> **WORK TO COMPLETE**: Please rewrite every line in the records as a JSON list of strings, with one string per line and no blank lines.

- - -

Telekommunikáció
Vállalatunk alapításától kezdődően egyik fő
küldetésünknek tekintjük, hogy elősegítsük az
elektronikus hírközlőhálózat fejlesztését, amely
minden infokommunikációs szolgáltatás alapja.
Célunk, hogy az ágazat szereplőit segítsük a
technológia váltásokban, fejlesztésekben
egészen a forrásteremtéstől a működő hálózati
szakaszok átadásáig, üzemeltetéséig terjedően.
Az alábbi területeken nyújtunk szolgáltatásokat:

- - -

> **TASK ANSWER**:
[
  "Telekommunikáció",
  "Vállalatunk alapításától kezdődően egyik fő",
  "küldetésünknek tekintjük, hogy elősegítsük az",
  "elektronikus hírközlőhálózat fejlesztését, amely",
  "minden infokommunikációs szolgáltatás alapja.",
  "Célunk, hogy az ágazat szereplőit segítsük a",
  "technológia váltásokban, fejlesztésekben",
  "egészen a forrásteremtéstől a működő hálózati",
  "szakaszok átadásáig, üzemeltetéséig terjedően.",
  "Az alábbi területeken nyújtunk szolgáltatásokat:"
]